[Text provided]
Tuesday, October 16, 2007

Response to: Debate over "making available" jury instruction as Capitol v. Thomas wraps up (updated)

This is an extension and updated version of the article reviewed by Anna about a week ago.

Judge Davis gave instructions to the jury after the trial of Capitol vs. Thomas, this was instruction number 14, "The mere act of making copyrighted sound recordings available for electronic distribution on a peer-to-peer network without license from copyright owners does not violate the copyright owners' exclusive right to distribution," reads the proposed jury instruction. "An actual transfer must take place." Most judges agree with the label company saying making a file available on a peer-to-peer network is the same as infringement. When the question arose whether the songs were distributed or not the reply was, "That's the way the system works, I know that each one of the 25 songs was distributed." After weeks of the trial Judge Davis amended the instruction to say that the "act of making available for electronic distribution... violates the copyright owner's exclusive copyright." That decision should make it easier for the jury to find Thomas liable.

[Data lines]
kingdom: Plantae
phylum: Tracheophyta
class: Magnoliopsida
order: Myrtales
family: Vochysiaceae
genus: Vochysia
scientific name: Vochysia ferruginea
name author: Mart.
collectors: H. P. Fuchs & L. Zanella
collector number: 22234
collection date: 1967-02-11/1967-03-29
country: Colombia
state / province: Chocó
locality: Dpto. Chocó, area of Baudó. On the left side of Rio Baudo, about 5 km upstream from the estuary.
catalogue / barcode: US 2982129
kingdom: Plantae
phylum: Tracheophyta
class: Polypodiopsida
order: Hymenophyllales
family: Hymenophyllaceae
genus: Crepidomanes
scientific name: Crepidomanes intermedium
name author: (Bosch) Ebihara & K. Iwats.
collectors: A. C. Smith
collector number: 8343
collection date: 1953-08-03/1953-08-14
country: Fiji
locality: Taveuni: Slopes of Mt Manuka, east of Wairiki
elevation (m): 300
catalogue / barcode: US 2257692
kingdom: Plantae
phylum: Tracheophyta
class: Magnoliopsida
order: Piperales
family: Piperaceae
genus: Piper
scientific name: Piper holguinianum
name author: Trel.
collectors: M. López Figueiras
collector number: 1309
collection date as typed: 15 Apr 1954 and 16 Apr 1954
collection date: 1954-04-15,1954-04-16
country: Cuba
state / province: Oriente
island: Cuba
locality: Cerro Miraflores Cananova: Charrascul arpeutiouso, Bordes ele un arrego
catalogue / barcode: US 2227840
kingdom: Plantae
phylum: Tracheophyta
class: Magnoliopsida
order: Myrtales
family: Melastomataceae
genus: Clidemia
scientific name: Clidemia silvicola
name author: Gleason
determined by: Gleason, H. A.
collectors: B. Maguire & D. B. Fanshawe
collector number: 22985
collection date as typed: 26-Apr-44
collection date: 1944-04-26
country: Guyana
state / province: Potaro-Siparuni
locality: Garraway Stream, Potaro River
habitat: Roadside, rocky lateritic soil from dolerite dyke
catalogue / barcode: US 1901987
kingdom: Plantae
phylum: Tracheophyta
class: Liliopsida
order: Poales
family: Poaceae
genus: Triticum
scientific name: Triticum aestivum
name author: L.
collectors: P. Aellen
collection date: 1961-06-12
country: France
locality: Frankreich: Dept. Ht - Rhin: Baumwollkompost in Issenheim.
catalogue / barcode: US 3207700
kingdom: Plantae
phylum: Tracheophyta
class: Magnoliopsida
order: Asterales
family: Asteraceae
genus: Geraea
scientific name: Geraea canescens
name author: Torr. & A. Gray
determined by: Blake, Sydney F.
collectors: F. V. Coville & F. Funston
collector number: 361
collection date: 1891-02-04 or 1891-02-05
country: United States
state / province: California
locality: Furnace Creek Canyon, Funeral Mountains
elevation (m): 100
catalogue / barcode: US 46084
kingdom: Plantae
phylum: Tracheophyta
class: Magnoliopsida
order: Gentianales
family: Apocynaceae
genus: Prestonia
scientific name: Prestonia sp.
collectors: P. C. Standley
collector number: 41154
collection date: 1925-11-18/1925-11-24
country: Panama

[What you need to do] Reproduce the post on the Capitol v. Thomas jury instruction word for word, from its date line to its final sentence. Work only from the post on the Capitol v. Thomas jury instruction.

[Answer]
Tuesday, October 16, 2007

Response to: Debate over "making available" jury instruction as Capitol v. Thomas wraps up (updated)

This is an extension and updated version of the article reviewed by Anna about a week ago.

Judge Davis gave instructions to the jury after the trial of Capitol vs. Thomas, this was instruction number 14, "The mere act of making copyrighted sound recordings available for electronic distribution on a peer-to-peer network without license from copyright owners does not violate the copyright owners' exclusive right to distribution," reads the proposed jury instruction. "An actual transfer must take place." Most judges agree with the label company saying making a file available on a peer-to-peer network is the same as infringement. When the question arose whether the songs were distributed or not the reply was, "That's the way the system works, I know that each one of the 25 songs was distributed." After weeks of the trial Judge Davis amended the instruction to say that the "act of making available for electronic distribution... violates the copyright owner's exclusive copyright." That decision should make it easier for the jury to find Thomas liable.